One important edge case is numerical table sorting. Since table numbers are provided as strings, a naive lexicographical sort would place "10" before "2". This would violate the problem requirements. The implementation explicitly sorts using integer conversion, ensuring correct numerical ordering.

Another important edge case occurs when a table never ordered a particular food item. If the implementation directly accesses missing keys without handling defaults, it could raise errors or produce incomplete rows. The solution safely uses .get(food, 0) in Python and relies on Go's zero value behavior for missing map entries.

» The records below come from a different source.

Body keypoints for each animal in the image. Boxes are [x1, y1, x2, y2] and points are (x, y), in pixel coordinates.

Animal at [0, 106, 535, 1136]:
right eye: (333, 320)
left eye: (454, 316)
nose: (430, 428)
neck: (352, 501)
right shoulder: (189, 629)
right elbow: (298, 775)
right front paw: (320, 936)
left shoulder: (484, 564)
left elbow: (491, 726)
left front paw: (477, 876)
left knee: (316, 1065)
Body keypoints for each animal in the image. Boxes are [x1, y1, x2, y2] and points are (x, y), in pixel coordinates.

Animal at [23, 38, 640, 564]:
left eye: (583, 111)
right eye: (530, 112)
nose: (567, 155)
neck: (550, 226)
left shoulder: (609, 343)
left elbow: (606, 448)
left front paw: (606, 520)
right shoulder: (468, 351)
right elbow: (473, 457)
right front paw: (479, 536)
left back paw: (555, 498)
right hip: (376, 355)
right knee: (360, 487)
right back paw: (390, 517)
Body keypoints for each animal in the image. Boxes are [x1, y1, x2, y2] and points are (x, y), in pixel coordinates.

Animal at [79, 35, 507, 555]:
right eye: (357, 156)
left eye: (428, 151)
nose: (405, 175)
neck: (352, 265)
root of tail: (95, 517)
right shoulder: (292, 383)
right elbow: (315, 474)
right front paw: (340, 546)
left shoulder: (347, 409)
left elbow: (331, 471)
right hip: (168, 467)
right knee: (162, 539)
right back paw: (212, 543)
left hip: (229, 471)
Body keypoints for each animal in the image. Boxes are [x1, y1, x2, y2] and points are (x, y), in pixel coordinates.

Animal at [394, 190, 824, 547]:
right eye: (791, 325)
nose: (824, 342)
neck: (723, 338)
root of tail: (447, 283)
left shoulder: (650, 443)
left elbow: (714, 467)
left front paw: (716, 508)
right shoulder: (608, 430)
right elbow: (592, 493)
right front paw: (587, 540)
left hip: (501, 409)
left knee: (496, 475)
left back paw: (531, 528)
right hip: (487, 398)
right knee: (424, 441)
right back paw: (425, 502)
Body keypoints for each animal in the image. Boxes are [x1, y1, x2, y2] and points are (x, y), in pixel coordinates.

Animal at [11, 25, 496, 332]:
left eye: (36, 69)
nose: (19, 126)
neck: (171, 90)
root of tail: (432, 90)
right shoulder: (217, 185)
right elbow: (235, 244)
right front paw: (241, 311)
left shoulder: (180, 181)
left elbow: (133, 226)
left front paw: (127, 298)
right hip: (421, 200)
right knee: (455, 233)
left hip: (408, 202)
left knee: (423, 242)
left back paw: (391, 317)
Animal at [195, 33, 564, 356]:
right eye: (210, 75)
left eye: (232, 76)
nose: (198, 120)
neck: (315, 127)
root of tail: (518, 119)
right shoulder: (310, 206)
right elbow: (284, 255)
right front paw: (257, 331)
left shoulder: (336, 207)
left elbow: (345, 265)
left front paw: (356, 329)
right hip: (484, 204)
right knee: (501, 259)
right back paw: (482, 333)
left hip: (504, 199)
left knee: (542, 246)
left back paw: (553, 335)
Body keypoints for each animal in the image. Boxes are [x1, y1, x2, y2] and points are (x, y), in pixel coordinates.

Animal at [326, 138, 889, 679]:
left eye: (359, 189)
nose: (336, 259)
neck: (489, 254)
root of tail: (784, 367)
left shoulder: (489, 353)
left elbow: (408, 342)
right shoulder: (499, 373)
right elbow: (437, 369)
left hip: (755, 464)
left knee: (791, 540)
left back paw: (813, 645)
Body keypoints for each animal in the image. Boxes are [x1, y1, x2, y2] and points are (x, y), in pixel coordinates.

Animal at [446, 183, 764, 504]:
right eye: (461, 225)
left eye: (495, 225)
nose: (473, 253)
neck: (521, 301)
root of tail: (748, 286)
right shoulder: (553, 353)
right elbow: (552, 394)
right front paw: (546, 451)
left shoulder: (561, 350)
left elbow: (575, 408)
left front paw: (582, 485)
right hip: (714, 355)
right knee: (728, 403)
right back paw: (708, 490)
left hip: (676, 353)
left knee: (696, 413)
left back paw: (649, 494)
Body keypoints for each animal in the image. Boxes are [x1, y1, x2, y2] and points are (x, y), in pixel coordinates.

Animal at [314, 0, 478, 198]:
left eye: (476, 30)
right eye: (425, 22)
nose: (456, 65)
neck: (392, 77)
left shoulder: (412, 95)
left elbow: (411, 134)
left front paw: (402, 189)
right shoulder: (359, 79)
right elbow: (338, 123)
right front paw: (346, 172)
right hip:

A third important edge case is repeated orders of the same food at the same table. Multiple customers may order identical items, and the algorithm must accumulate counts correctly instead of overwriting them. The nested hash map structure increments counts for every occurrence, guaranteeing accurate totals.

A fourth edge case involves having only one table or only one food item. Some implementations accidentally assume multiple rows or columns exist. This solution dynamically constructs the table from the collected data, so it works correctly even for minimal inputs.